A good story captures and holds your attention and creates ‘sticky’ memories by engaging your emotions.  He said that we are well on our way to developing and deploying the tools that will allow anyone to create and distribute personalised ‘sticky’ memories on a global scale.  The tools don’t care whether the story is fact or fiction, true or false. 

In his testimony, Philip highlighted the point that innovation is never stifled. It is only redirected by regulation, the bottom-line imperatives of business, and societal forces.  The purveyors of fake news are innovators.  The way to counteract their efforts is to out-play them.

It may make more sense to create a system that identifies, elevates, and rewards a bounded set of data, information, and knowledge that we can verify to be true, reliable, and undistorted, than to try to detect and react to an unbounded flow of false, distorted, and fake content, he said. 

Philip suggested one possible strategy for counteracting fake news in a manner that protects democratic processes without diminishing online freedoms:

The storytelling arts and sciences have regularly evolved to keep up with the rising sophistication and expectations of our audiences. Similarly, if you are going to detect and respond to the outsider innovators and storytellers propagating targeted psychological manipulation tools including fake news, then you have to put in place technical and social processes that can also evolve to stay one step ahead of them and that contribute to helping the average citizen make informed decisions based on reliable data. 

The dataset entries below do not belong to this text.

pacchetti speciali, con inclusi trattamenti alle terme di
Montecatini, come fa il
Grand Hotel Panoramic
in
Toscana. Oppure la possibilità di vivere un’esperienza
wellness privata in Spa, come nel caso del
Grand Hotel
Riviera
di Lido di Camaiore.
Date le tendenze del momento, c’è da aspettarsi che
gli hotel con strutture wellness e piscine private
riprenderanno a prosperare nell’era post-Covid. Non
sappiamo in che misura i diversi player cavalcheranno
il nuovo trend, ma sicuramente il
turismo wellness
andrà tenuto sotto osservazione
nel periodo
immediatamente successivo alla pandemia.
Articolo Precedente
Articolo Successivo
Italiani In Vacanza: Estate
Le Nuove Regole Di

The EU will publish a transcript of all of the speakers’ comments and will draft a high-level summary document to move their internal effort forward.  They would like to continue seeking the input of the ETC@USC as their effort progresses.

One immediate result of Philip’s presentation in Brussels was a meeting with Dr. Antti Sillanpaa, the Branch Chief of the NATO Strategic Communications Operation, and his team.  They were in Los Angeles as part of a ‘fake news’/’Russian meddling’ fact-finding tour of the west coast.  Their tour included visits to the Rand Corp, Facebook, Google, Twitter, and other companies.  The team met with Philip at the ETC for an hour on February 26th.  The discussion continued the following night at a dinner at the Finnish Consulate, which the ETC’s Erick Moen also attended. Dr. Antti Sillanpaa and his team were impressed with the unique ‘Hollywood’ perspective that Philip and Erick brought to the discussion and would like to loop back to them as their efforts progress.


Data & Analytics Project

The Storytelling Cipher: Mapping Precise Story and Character Mechanics to Box Office Returns

Our Data & Analytics Project held “The Storytelling Cipher: Mapping Stories & Characters to Box Office Revenue” Tuesday, December 6, 2016 at the USC School of Cinematic Arts.

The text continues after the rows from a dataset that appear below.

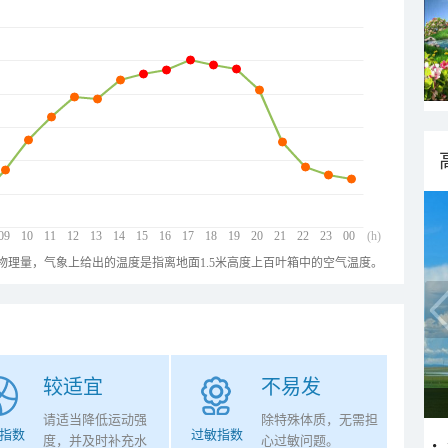
09
10
11
12
13
14
15
16
17
18
19
20
21
22
23
00
(h)
物理量，气象上给出的温度是指离地面1.5米高度上百叶箱中的空气温度。
较适宜
不易发
请适当降低运动强
除特殊体质，无需担
指数
过敏指数
度，并及时补充水
心过敏问题。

This study leverages the Dramatic taxonomy of film narrative to infer which scene-level character and story attributes generate more box office returns, by genre. We are extending this study to ads and movie trailers.

The project researchers used machine learning to map 70+ story attributes for 300 films to their box office returns to extract which story mechanics or character features in film generated the most revenue. This was the first time granular story and character mechanics have been used to predict box office returns, which opens up many avenues to make more data-driven creative and development decisions throughout the industry.

What’s a good story? The question has been hanging without a scientific answer since the dawn of man. It seems that a story’s lack of clear mathematical structure and universal taxonomy would relegate such classification of stories to the qualitative – and highly subjective- empire of critics and … people.

Until now.

The event presented results from the research, discussed applications for the development and creative process, and outlined next steps.